§ EXCERPT:
+---+

That ability to brand themselves and the fact that they tend to wear a very -shall we say - waspy uniform of khakis, polo shirts, and boat shoes, set a million little blog bound fingers to typing, months before they even had a record out. Well, last week they finally released their debut album. And if you follow these kinds of things, it became one of those records that seemed like everyone in the music world had to weigh in on and express an opinion about.

BPP Director Jacob Ganz talked to the recent graduates of Columbia University about their big week.

JACOB GANZ: You guys had a pretty busy day yesterday. Tell me what happened.

Unidentified Man #1 (Vampire Weekend): Well, the day started with - what did it start with?

(Soundbite of laughter)

Unidentified Man #2 (Vampire Weekend): It started kind of late.

Unidentified Man #1: Yeah. The first thing we did was go to do sound check at Letterman.

Unidentified Man #2: Yeah, that was the first thing, Letterman.

(Soundbite of laughter)

STEWART: That's how I start all my days, Letterman sound check. Jacob's in the studio with us now. Hi, Jacob.

GANZ: Hi guys, how are you doing?




STEWART: So all this hype - was there something really special about these guys, or was it just hype?

GANZ: Yeah, you can hear they're pretty excited about things. I think it's all happened really fast for them, even though people have been talking about them for a while. The two voices that you heard there are Rostam Batmanglij, who's the producer and keyboardist for the band, and Ezra Koenig, who's the lead singer and guitarist. And the nice thing about this band is that there's something really sort of open and clean and really sort of presentable about them.

I mean, the pop hooks are, like, really, really quickly apparent. And every song on the record has the, sort of the same level of production and sort of like musical, sort of just like - it's just - everything's very appealing on the record. It's just about the cutest music I've ever heard.

STEWART: Accessible. Very accessible.

GANZ: Yeah. The record itself is, I mean, completely full of New York references. The band is - it's just really clear where the band is coming from. Their influences are really apparent. Their relationship with the city is really apparent. And I actually asked Ezra, we talked at the Soldiers and Sailors monument on the Riverside Park, which is near Columbia where they met, I asked Ezra and Rostam if the city itself inspired any of their music. Here's what Rostam had to say.

Mr. ROSTAM BATMANGLIJ (Vampire Weekend): When you get in a cab and you here Bachata, and you say, like, we got to make a Bachata song.

GANZ: Tell us what Bachata is.

Mr. BATMANGLIJ: Bachata is, like, from the Dominican Republic. It, I think it means, like, ballad, right?

+---+

§ EXERCISES TO COMPLETE:
1. Answer these questions from the transcript:
(a) What title does the transcript give Jacob Ganz?
(b) What was the first thing the band did on their busy day?
(c) Where did Ganz talk with Ezra and Rostam?
2. Restate the paragraph of the transcript that begins "Yeah, you can hear they're pretty excited" in fewer words, keeping its main facts.
3. Transcribe the transcript word for word from "GANZ: Hi guys, how" up to and including "presentable about them.".
These lines come from a different source than the transcript.

(Data entries)
+---+

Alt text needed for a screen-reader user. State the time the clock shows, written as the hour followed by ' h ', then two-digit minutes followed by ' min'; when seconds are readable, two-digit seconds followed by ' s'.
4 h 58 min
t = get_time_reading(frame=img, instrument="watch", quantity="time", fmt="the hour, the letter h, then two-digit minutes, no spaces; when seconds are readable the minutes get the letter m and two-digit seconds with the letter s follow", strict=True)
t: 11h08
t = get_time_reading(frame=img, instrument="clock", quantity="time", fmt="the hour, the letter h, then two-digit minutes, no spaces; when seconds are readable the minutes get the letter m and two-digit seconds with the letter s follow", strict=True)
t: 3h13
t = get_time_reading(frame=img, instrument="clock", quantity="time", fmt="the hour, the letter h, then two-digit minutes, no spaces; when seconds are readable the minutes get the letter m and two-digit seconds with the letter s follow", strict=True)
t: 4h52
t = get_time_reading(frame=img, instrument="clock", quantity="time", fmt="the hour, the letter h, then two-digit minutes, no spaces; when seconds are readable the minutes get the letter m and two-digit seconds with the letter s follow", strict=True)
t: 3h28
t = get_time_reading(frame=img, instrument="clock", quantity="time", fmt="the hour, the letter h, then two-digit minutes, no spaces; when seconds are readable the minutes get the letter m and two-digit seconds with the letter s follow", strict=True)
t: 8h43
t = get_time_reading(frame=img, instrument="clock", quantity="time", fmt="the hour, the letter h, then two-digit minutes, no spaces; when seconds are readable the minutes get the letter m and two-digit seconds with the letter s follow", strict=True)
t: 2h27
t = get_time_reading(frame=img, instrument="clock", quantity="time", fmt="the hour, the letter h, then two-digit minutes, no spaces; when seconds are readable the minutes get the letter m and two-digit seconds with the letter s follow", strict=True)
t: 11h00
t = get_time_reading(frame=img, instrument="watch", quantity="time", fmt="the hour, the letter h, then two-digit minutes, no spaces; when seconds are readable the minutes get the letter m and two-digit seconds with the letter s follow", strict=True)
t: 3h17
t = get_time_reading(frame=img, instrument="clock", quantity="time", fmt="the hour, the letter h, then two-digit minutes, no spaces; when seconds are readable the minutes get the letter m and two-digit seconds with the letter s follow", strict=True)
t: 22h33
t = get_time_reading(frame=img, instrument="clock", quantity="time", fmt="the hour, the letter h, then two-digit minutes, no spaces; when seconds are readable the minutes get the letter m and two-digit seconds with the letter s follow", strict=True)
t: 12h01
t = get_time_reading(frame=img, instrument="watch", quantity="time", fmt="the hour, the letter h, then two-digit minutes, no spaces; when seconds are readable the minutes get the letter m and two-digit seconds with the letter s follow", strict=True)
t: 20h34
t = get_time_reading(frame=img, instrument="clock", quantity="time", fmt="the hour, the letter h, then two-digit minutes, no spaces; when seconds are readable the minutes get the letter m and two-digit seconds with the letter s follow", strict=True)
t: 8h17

+---+

§ ANSWERS IN ORDER:
1.
(a) BPP Director.
(b) They went to do sound check at Letterman.
(c) At the Soldiers and Sailors monument on the Riverside Park, near Columbia.

2. Ganz says the band is excited and that everything has happened fast for them, even though people have talked about them for a while. The two voices heard were Rostam Batmanglij, the producer and keyboardist, and Ezra Koenig, the lead singer and guitarist. He likes that the band seems open, clean and presentable.

3.
GANZ: Hi guys, how are you doing?




STEWART: So all this hype - was there something really special about these guys, or was it just hype?

GANZ: Yeah, you can hear they're pretty excited about things. I think it's all happened really fast for them, even though people have been talking about them for a while. The two voices that you heard there are Rostam Batmanglij, who's the producer and keyboardist for the band, and Ezra Koenig, who's the lead singer and guitarist. And the nice thing about this band is that there's something really sort of open and clean and really sort of presentable about them.